Foto: Anais Bnaughty

Eu já tinha sido xingado de muita coisa, mas “golpista” era novidade em novembro de 2014. O impropério não foi direcionado especificamente a mim, mas estava lá nas entrelinhas. E não veio de partidos ou mesmo lideranças políticas, mas da grande imprensa nacional, que retratou como defensores da volta da ditadura os manifestantes que foram às ruas exigir o impeachment de Dilma Rousseff.

O tempo me daria razão, não sem muito esforço. Mas a mágoa ficou. E só se ampliaria na medida em que os ataques – diretos e indiretos – se intensificavam no intuito de nos calar. Num primeiro momento, o mercado publicitário negou mídia a qualquer publicação que destoasse do discurso predominante. No segundo, chafurdaram a vida privada de qualquer um que ousasse forma opinião tão destoante. No terceiro, criaram listas de “fake news” nas quais incluíam por critérios arbitrários e sem sentido qualquer veículo de viés liberal ou conservador. Por fim, atacaram o único modelo de negócios que surtia efeito – a veiculação de anúncios por intermédio de programas filiados.

Nesse período, acompanhei a luta de meia dúzia de projetos. Só a minoria segue de pé, pois guerreiros. O resto faliu. Falavam para milhões, mas ganhavam centavos. Em paralelo, acompanhei o bombardeio aos formadores de opinião. Se um lado podia defender genocidas sem culpa, o outro não podia errar a grafia de algo publicado às pressas no Twitter. E paga até hoje por comentários infelizes feitos há anos.

O Ministério Público Federal inventou o “abuso da liberdade de expressão” para seguir perseguindo Rachel Sheherazade por opinião emitida por ela ainda em 2014. Maria do Rosário, por sua vez, usa a estrutura pública para calar Danilo Gentili. Sem cerimônias, Silvio Santos confessou no ar que cedera a pressões e podara a dupla. Mas para essas forças políticas isso não será suficiente enquanto não perderem o emprego – ou mesmo sejam presos.
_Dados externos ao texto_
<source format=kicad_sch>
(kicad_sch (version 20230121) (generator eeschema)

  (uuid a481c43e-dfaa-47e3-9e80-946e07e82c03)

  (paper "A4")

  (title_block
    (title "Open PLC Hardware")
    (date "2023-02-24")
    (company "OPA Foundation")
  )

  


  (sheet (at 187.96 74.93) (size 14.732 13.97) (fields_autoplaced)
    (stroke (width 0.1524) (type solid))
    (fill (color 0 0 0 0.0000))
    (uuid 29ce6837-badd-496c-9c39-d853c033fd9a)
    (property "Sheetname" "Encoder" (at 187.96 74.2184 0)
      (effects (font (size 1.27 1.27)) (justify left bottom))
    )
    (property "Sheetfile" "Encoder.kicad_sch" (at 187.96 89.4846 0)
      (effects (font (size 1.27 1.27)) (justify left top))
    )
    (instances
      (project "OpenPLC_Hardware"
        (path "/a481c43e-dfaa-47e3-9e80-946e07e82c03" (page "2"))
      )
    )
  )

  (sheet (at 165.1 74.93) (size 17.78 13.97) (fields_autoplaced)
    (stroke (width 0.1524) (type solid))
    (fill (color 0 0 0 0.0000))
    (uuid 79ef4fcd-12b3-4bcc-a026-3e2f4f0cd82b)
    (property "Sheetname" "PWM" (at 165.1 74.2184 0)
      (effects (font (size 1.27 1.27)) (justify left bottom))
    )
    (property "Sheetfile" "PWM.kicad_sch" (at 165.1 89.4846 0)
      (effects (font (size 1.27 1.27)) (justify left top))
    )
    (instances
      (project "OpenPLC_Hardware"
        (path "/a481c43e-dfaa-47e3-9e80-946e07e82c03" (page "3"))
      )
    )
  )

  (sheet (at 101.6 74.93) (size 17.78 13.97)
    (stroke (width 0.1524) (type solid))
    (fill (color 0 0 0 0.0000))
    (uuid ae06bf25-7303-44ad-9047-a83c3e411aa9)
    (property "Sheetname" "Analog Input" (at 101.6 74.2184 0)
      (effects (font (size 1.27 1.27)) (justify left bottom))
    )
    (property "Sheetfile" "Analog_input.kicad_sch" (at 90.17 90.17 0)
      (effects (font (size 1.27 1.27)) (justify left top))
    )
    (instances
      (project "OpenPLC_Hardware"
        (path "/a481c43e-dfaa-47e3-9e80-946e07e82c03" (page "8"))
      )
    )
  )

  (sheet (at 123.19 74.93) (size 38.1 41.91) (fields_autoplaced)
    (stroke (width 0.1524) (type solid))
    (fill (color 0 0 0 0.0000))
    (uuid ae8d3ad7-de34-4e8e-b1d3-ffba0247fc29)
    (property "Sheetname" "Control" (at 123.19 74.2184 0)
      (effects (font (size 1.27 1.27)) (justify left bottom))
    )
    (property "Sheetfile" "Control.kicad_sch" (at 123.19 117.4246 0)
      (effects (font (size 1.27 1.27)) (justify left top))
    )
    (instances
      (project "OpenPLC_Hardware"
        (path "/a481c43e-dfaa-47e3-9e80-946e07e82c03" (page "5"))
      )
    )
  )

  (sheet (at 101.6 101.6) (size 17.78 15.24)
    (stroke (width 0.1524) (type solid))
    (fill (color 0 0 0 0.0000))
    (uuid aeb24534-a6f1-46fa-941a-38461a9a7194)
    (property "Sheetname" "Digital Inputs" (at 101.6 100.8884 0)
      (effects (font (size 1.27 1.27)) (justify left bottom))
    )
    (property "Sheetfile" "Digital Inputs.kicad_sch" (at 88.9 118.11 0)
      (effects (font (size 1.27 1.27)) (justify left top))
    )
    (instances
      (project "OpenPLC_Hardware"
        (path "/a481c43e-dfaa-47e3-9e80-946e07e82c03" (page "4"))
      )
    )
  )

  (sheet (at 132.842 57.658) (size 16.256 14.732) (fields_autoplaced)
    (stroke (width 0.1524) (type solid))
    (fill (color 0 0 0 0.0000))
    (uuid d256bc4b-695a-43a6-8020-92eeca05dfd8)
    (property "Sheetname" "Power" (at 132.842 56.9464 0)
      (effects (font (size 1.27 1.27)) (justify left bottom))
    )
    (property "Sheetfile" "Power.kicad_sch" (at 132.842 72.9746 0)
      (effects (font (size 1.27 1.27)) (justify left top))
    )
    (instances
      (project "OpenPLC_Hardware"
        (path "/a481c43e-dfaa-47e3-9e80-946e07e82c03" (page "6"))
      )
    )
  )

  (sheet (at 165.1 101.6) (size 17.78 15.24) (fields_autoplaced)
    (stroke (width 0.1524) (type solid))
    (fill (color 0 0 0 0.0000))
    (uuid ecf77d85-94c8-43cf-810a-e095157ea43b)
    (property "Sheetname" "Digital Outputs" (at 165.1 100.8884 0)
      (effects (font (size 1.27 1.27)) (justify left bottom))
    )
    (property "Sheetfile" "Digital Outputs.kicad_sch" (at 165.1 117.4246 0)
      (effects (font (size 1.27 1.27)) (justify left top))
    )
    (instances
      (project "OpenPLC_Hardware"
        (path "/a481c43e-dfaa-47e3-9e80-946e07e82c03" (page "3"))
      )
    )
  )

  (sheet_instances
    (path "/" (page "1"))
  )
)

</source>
O caso que mais me incomodou, contudo, foi o de Gabriel Pinheiro, um cara que você nem precisa conhecer, muito menos concordar com ele. Polêmico e escrachado, acumulou algo próximo dos 30 mil seguidores no Twitter. Como? Militando. Por vezes, perdendo a razão, o que poderia justificar um bloqueio de seu perfil. Mas a queda só veio após o nome surgir em levantamento da FGV como um dos principais críticos de Lula no depoimento prestado a Sérgio Moro. Estranho.
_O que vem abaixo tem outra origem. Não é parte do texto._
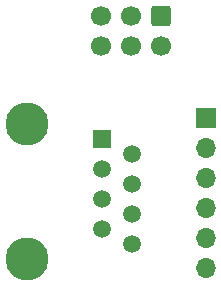
<source format=gbr>
%TF.GenerationSoftware,KiCad,Pcbnew,8.0.1*%
%TF.CreationDate,2024-05-12T19:39:20+02:00*%
%TF.ProjectId,lsx-1,6c73782d-312e-46b6-9963-61645f706362,1.0*%
%TF.SameCoordinates,Original*%
%TF.FileFunction,Soldermask,Top*%
%TF.FilePolarity,Negative*%
%FSLAX46Y46*%
G04 Gerber Fmt 4.6, Leading zero omitted, Abs format (unit mm)*
G04 Created by KiCad (PCBNEW 8.0.1) date 2024-05-12 19:39:20*
%MOMM*%
%LPD*%
G01*
G04 APERTURE LIST*
G04 Aperture macros list*
%AMRoundRect*
0 Rectangle with rounded corners*
0 $1 Rounding radius*
0 $2 $3 $4 $5 $6 $7 $8 $9 X,Y pos of 4 corners*
0 Add a 4 corners polygon primitive as box body*
4,1,4,$2,$3,$4,$5,$6,$7,$8,$9,$2,$3,0*
0 Add four circle primitives for the rounded corners*
1,1,$1+$1,$2,$3*
1,1,$1+$1,$4,$5*
1,1,$1+$1,$6,$7*
1,1,$1+$1,$8,$9*
0 Add four rect primitives between the rounded corners*
20,1,$1+$1,$2,$3,$4,$5,0*
20,1,$1+$1,$4,$5,$6,$7,0*
20,1,$1+$1,$6,$7,$8,$9,0*
20,1,$1+$1,$8,$9,$2,$3,0*%
G04 Aperture macros list end*
%ADD10C,3.650000*%
%ADD11R,1.500000X1.500000*%
%ADD12C,1.500000*%
%ADD13R,1.700000X1.700000*%
%ADD14O,1.700000X1.700000*%
%ADD15RoundRect,0.250000X-0.600000X0.600000X-0.600000X-0.600000X0.600000X-0.600000X0.600000X0.600000X0*%
%ADD16C,1.700000*%
G04 APERTURE END LIST*
D10*
%TO.C,J1*%
X84650000Y-62245000D03*
X84650000Y-73675000D03*
D11*
X91000000Y-63515000D03*
D12*
X93540000Y-64785000D03*
X91000000Y-66055000D03*
X93540000Y-67325001D03*
X91000000Y-68595000D03*
X93540000Y-69865000D03*
X91000000Y-71135000D03*
X93540000Y-72405000D03*
%TD*%
D13*
%TO.C,J2*%
X99825000Y-61740000D03*
D14*
X99825000Y-64280000D03*
X99825000Y-66820000D03*
X99825000Y-69360000D03*
X99825000Y-71900000D03*
X99825000Y-74440000D03*
%TD*%
D15*
%TO.C,J3*%
X96012000Y-53162200D03*
D16*
X96012000Y-55702200D03*
X93472000Y-53162200D03*
X93472000Y-55702200D03*
X90932000Y-53162200D03*
X90932000Y-55702200D03*
%TD*%
M02*

</source>
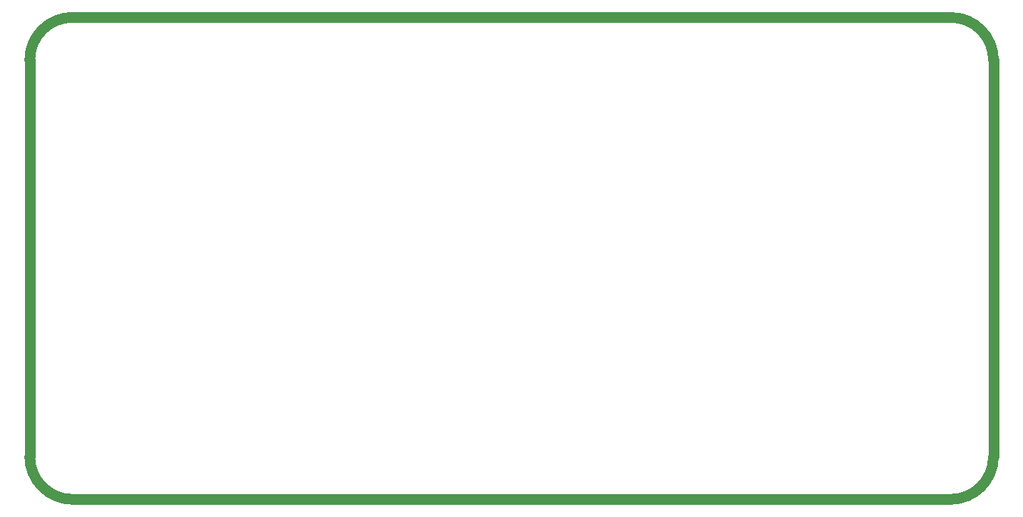
<source format=gko>
G04*
G04 #@! TF.GenerationSoftware,Altium Limited,Altium Designer,22.9.1 (49)*
G04*
G04 Layer_Color=16711935*
%FSLAX44Y44*%
%MOMM*%
G71*
G04*
G04 #@! TF.SameCoordinates,A2259558-2793-4ACD-BA26-FD92625B8348*
G04*
G04*
G04 #@! TF.FilePolarity,Positive*
G04*
G01*
G75*
%ADD123C,1.2700*%
D123*
X0Y50800D02*
G03*
X50800Y0I50800J0D01*
G01*
X1092200Y0D02*
G03*
X1143000Y50800I-0J50800D01*
G01*
Y520700D02*
G03*
X1092200Y571500I-50800J0D01*
G01*
X50800D02*
G03*
X0Y520700I0J-50800D01*
G01*
X50800Y571500D02*
X1092200D01*
X50800Y0D02*
X1092200D01*
X0Y50800D02*
Y520700D01*
X1143000Y50800D02*
X1143000Y520700D01*
M02*

</source>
Motivo alegado pela rede social: o brasileiro havia infringido uma lei francesa contra a islamofobia e por isso teria a conta suspensa permanentemente. E como se dera a infração? Ao noticiar que um francês evitou ser linchado por muçulmanos no que mostrou que estava armado.

Não faz sentido.

No dia seguinte, Gabriel criou uma nova conta, recuperou alguns milhares de seguidores, voltou a militar, mas logo foi bloqueado novamente. Até o momento da redação deste texto, prometia não criar um terceiro perfil.

Eles venceram mais essa.

Mas isso não pode continuar assim.

Fonte: FGV

1 Comentário

1 Comentário

  1. Dagmar Bastos

    8 de junho de 2017 no(a) 17h15

    O texto faria mais sentido se olhássemos o levantamento da FGV sobre “DEBATE SOBRE A LEI DE MIGRAÇÃO NAS REDES MOBILIZA DISCURSO DE ÓDIO”. Ligaria, inclusive, com o motivo alegado pelo twitter.

    Se liberdade de expressão leva a direitos e deveres, estamos longe de compreender isso.
    Pontuo que sou contra a censura, mas também pontuo que quem não demonstra com sabedoria não merece holofote.

    Holofote pode cegar quem não sabe lidar com a intensidade, ou se preferir: “Aquele que luta com monstros deve acautelar-se para não tornar-se também um monstro. Quando se olha muito tempo para um abismo, o abismo olha para você.”